» WHAT TO DO: Return the records as they stand. No picture is to be included.

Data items
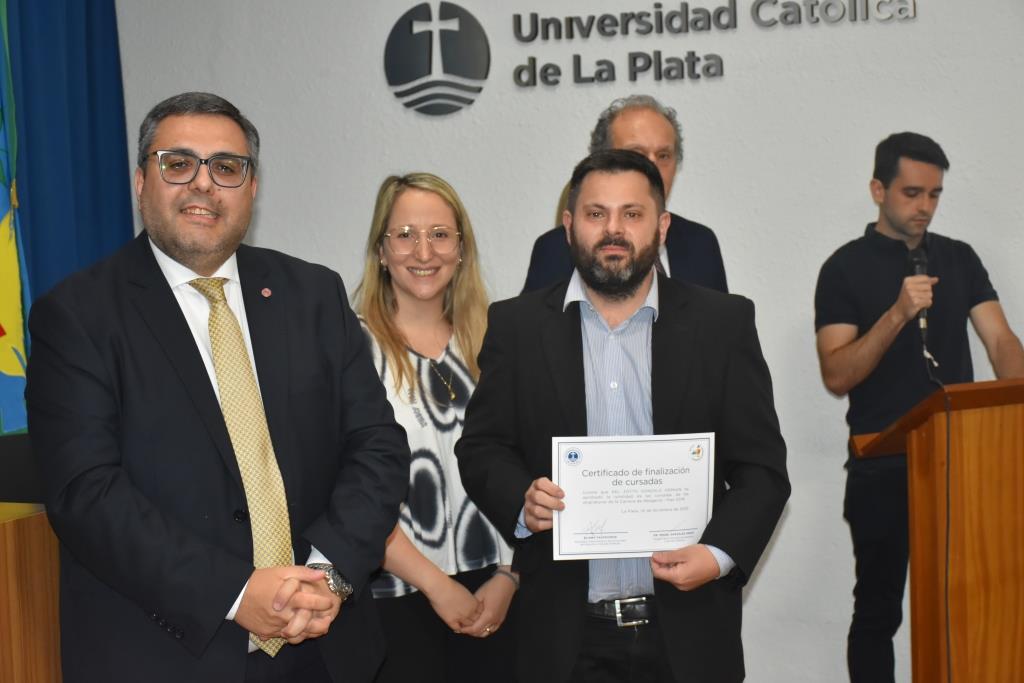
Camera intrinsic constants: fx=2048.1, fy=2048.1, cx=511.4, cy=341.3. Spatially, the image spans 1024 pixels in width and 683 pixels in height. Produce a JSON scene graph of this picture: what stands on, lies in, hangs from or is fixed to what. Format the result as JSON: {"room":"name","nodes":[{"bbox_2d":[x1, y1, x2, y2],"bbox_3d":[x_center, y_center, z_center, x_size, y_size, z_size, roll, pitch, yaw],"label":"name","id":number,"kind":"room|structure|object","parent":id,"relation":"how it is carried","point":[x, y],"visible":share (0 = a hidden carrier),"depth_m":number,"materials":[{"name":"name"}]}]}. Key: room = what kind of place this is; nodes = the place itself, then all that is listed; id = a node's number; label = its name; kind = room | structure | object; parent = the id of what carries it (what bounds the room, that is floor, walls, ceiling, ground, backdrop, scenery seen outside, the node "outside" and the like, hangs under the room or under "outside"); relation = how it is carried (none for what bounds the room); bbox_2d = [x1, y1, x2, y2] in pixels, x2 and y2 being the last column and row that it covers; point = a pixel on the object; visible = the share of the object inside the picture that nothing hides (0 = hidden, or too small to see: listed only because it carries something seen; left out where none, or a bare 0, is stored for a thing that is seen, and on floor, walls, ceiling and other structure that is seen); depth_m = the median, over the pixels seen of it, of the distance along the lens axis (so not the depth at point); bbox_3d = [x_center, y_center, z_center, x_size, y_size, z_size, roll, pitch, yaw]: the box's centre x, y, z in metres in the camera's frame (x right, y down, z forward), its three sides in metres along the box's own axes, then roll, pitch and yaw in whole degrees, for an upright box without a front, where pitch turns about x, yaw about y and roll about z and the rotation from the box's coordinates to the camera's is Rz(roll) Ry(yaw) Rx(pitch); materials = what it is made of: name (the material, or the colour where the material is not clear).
{"room":"event hall","nodes":[
{"label":"event hall","id":0,"kind":"room"},
{"bbox_2d":[0,0,31,436],"bbox_3d":[-1.422,-0.405,5.322,0.266,1.677,0.582,-1,3,15],"label":"flag","id":1,"kind":"object","parent":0,"point":[3,365],"visible":0.89,"depth_m":5.42,"materials":[{"name":"fabric"}]},
{"bbox_2d":[105,0,1023,682],"bbox_3d":[1.000,-0.435,6.105,6.223,3.079,0.197,-1,3,15],"label":"wall","id":2,"kind":"structure","parent":0,"point":[550,186],"depth_m":6.15,"materials":[{"name":"paint"}]},
{"bbox_2d":[2,0,132,298],"bbox_3d":[-1.371,-0.370,6.197,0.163,2.842,0.869,-1,3,15],"label":"blue curtain","id":3,"kind":"object","parent":2,"relation":"attached to","point":[73,150],"visible":0.61,"depth_m":6.21,"materials":[{"name":"blue fabric"}]},
{"bbox_2d":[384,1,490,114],"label":"wall logo","id":4,"kind":"object","parent":2,"relation":"attached to","point":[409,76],"visible":0.99,"depth_m":6.40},
{"bbox_2d":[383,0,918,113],"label":"wall sign","id":5,"kind":"object","parent":2,"relation":"attached to","point":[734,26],"visible":0.98,"depth_m":6.26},
{"bbox_2d":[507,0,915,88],"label":"wall lettering","id":6,"kind":"object","parent":2,"relation":"attached to","point":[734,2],"visible":0.98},
{"label":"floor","id":7,"kind":"structure","parent":0,"visible":0},
{"bbox_2d":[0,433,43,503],"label":"black chair","id":8,"kind":"object","parent":7,"relation":"on","point":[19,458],"visible":0.31,"depth_m":4.77,"materials":[{"name":"black"}]},
{"bbox_2d":[0,502,61,682],"bbox_3d":[-1.291,0.786,3.645,0.824,0.908,0.971,-1,3,15],"label":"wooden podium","id":9,"kind":"object","parent":7,"relation":"on","point":[25,532],"visible":0.68,"depth_m":3.65,"materials":[{"name":"brown wood"}]},
{"bbox_2d":[23,93,406,682],"bbox_3d":[-0.575,0.376,3.982,0.613,1.638,0.745,1,4,42],"label":"man","id":10,"kind":"object","parent":7,"relation":"on","point":[179,247],"visible":0.99,"depth_m":3.79},
{"bbox_2d":[354,171,522,682],"bbox_3d":[-0.220,0.414,4.842,0.541,1.516,0.648,-1,3,15],"label":"woman","id":11,"kind":"object","parent":7,"relation":"on","point":[395,206],"visible":0.72,"depth_m":4.74},
{"bbox_2d":[456,146,787,682],"bbox_3d":[0.253,0.378,4.527,0.690,1.578,0.606,-1,3,15],"label":"man","id":12,"kind":"object","parent":7,"relation":"on","point":[620,233],"visible":0.98,"depth_m":4.39},
{"bbox_2d":[553,434,715,560],"bbox_3d":[0.256,0.324,4.254,0.350,0.254,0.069,-2,3,-5],"label":"certificate","id":13,"kind":"object","parent":12,"relation":"in","point":[688,464],"visible":0.96,"depth_m":4.25,"materials":[{"name":"white paper"}]},
{"bbox_2d":[518,94,731,299],"bbox_3d":[0.313,0.056,5.420,0.549,1.387,0.663,1,4,39],"label":"man","id":14,"kind":"object","parent":7,"relation":"on","point":[620,128],"visible":0.25,"depth_m":5.38},
{"bbox_2d":[813,132,1023,682],"bbox_3d":[1.138,0.250,5.678,0.600,1.635,0.569,-3,4,-20],"label":"man","id":15,"kind":"object","parent":7,"relation":"on","point":[884,235],"visible":0.95,"depth_m":5.57},
{"bbox_2d":[907,244,930,330],"bbox_3d":[1.125,-0.144,5.676,0.073,0.232,0.189,-1,3,15],"label":"microphone","id":16,"kind":"object","parent":15,"relation":"in","point":[922,271],"visible":0.74,"depth_m":5.65,"materials":[{"name":"black metal"}]},
{"bbox_2d":[920,317,953,682],"bbox_3d":[1.142,0.557,5.459,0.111,1.113,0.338,-2,3,-8],"label":"microphone cable","id":17,"kind":"object","parent":16,"relation":"attached to","point":[946,562],"visible":0.89,"depth_m":5.45,"materials":[{"name":"black plastic"}]},
{"bbox_2d":[850,377,1023,682],"bbox_3d":[1.382,0.598,5.342,0.738,1.026,0.804,-1,3,15],"label":"wooden podium","id":18,"kind":"object","parent":7,"relation":"on","point":[1022,626],"visible":0.98,"depth_m":5.02,"materials":[{"name":"brown wood"}]}
]}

» ANSWER AREA:
Camera intrinsic constants: fx=2048.1, fy=2048.1, cx=511.4, cy=341.3. Spatially, the image spans 1024 pixels in width and 683 pixels in height. Produce a JSON scene graph of this picture: what stands on, lies in, hangs from or is fixed to what. Format the result as JSON: {"room":"name","nodes":[{"bbox_2d":[x1, y1, x2, y2],"bbox_3d":[x_center, y_center, z_center, x_size, y_size, z_size, roll, pitch, yaw],"label":"name","id":number,"kind":"room|structure|object","parent":id,"relation":"how it is carried","point":[x, y],"visible":share (0 = a hidden carrier),"depth_m":number,"materials":[{"name":"name"}]}]}. Key: room = what kind of place this is; nodes = the place itself, then all that is listed; id = a node's number; label = its name; kind = room | structure | object; parent = the id of what carries it (what bounds the room, that is floor, walls, ceiling, ground, backdrop, scenery seen outside, the node "outside" and the like, hangs under the room or under "outside"); relation = how it is carried (none for what bounds the room); bbox_2d = [x1, y1, x2, y2] in pixels, x2 and y2 being the last column and row that it covers; point = a pixel on the object; visible = the share of the object inside the picture that nothing hides (0 = hidden, or too small to see: listed only because it carries something seen; left out where none, or a bare 0, is stored for a thing that is seen, and on floor, walls, ceiling and other structure that is seen); depth_m = the median, over the pixels seen of it, of the distance along the lens axis (so not the depth at point); bbox_3d = [x_center, y_center, z_center, x_size, y_size, z_size, roll, pitch, yaw]: the box's centre x, y, z in metres in the camera's frame (x right, y down, z forward), its three sides in metres along the box's own axes, then roll, pitch and yaw in whole degrees, for an upright box without a front, where pitch turns about x, yaw about y and roll about z and the rotation from the box's coordinates to the camera's is Rz(roll) Ry(yaw) Rx(pitch); materials = what it is made of: name (the material, or the colour where the material is not clear).
{"room":"event hall","nodes":[
{"label":"event hall","id":0,"kind":"room"},
{"bbox_2d":[0,0,31,436],"bbox_3d":[-1.422,-0.405,5.322,0.266,1.677,0.582,-1,3,15],"label":"flag","id":1,"kind":"object","parent":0,"point":[3,365],"visible":0.89,"depth_m":5.42,"materials":[{"name":"fabric"}]},
{"bbox_2d":[105,0,1023,682],"bbox_3d":[1.000,-0.435,6.105,6.223,3.079,0.197,-1,3,15],"label":"wall","id":2,"kind":"structure","parent":0,"point":[550,186],"depth_m":6.15,"materials":[{"name":"paint"}]},
{"bbox_2d":[2,0,132,298],"bbox_3d":[-1.371,-0.370,6.197,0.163,2.842,0.869,-1,3,15],"label":"blue curtain","id":3,"kind":"object","parent":2,"relation":"attached to","point":[73,150],"visible":0.61,"depth_m":6.21,"materials":[{"name":"blue fabric"}]},
{"bbox_2d":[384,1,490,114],"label":"wall logo","id":4,"kind":"object","parent":2,"relation":"attached to","point":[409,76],"visible":0.99,"depth_m":6.40},
{"bbox_2d":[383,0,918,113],"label":"wall sign","id":5,"kind":"object","parent":2,"relation":"attached to","point":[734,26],"visible":0.98,"depth_m":6.26},
{"bbox_2d":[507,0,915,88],"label":"wall lettering","id":6,"kind":"object","parent":2,"relation":"attached to","point":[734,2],"visible":0.98},
{"label":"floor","id":7,"kind":"structure","parent":0,"visible":0},
{"bbox_2d":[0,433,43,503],"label":"black chair","id":8,"kind":"object","parent":7,"relation":"on","point":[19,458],"visible":0.31,"depth_m":4.77,"materials":[{"name":"black"}]},
{"bbox_2d":[0,502,61,682],"bbox_3d":[-1.291,0.786,3.645,0.824,0.908,0.971,-1,3,15],"label":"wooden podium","id":9,"kind":"object","parent":7,"relation":"on","point":[25,532],"visible":0.68,"depth_m":3.65,"materials":[{"name":"brown wood"}]},
{"bbox_2d":[23,93,406,682],"bbox_3d":[-0.575,0.376,3.982,0.613,1.638,0.745,1,4,42],"label":"man","id":10,"kind":"object","parent":7,"relation":"on","point":[179,247],"visible":0.99,"depth_m":3.79},
{"bbox_2d":[354,171,522,682],"bbox_3d":[-0.220,0.414,4.842,0.541,1.516,0.648,-1,3,15],"label":"woman","id":11,"kind":"object","parent":7,"relation":"on","point":[395,206],"visible":0.72,"depth_m":4.74},
{"bbox_2d":[456,146,787,682],"bbox_3d":[0.253,0.378,4.527,0.690,1.578,0.606,-1,3,15],"label":"man","id":12,"kind":"object","parent":7,"relation":"on","point":[620,233],"visible":0.98,"depth_m":4.39},
{"bbox_2d":[553,434,715,560],"bbox_3d":[0.256,0.324,4.254,0.350,0.254,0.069,-2,3,-5],"label":"certificate","id":13,"kind":"object","parent":12,"relation":"in","point":[688,464],"visible":0.96,"depth_m":4.25,"materials":[{"name":"white paper"}]},
{"bbox_2d":[518,94,731,299],"bbox_3d":[0.313,0.056,5.420,0.549,1.387,0.663,1,4,39],"label":"man","id":14,"kind":"object","parent":7,"relation":"on","point":[620,128],"visible":0.25,"depth_m":5.38},
{"bbox_2d":[813,132,1023,682],"bbox_3d":[1.138,0.250,5.678,0.600,1.635,0.569,-3,4,-20],"label":"man","id":15,"kind":"object","parent":7,"relation":"on","point":[884,235],"visible":0.95,"depth_m":5.57},
{"bbox_2d":[907,244,930,330],"bbox_3d":[1.125,-0.144,5.676,0.073,0.232,0.189,-1,3,15],"label":"microphone","id":16,"kind":"object","parent":15,"relation":"in","point":[922,271],"visible":0.74,"depth_m":5.65,"materials":[{"name":"black metal"}]},
{"bbox_2d":[920,317,953,682],"bbox_3d":[1.142,0.557,5.459,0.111,1.113,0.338,-2,3,-8],"label":"microphone cable","id":17,"kind":"object","parent":16,"relation":"attached to","point":[946,562],"visible":0.89,"depth_m":5.45,"materials":[{"name":"black plastic"}]},
{"bbox_2d":[850,377,1023,682],"bbox_3d":[1.382,0.598,5.342,0.738,1.026,0.804,-1,3,15],"label":"wooden podium","id":18,"kind":"object","parent":7,"relation":"on","point":[1022,626],"visible":0.98,"depth_m":5.02,"materials":[{"name":"brown wood"}]}
]}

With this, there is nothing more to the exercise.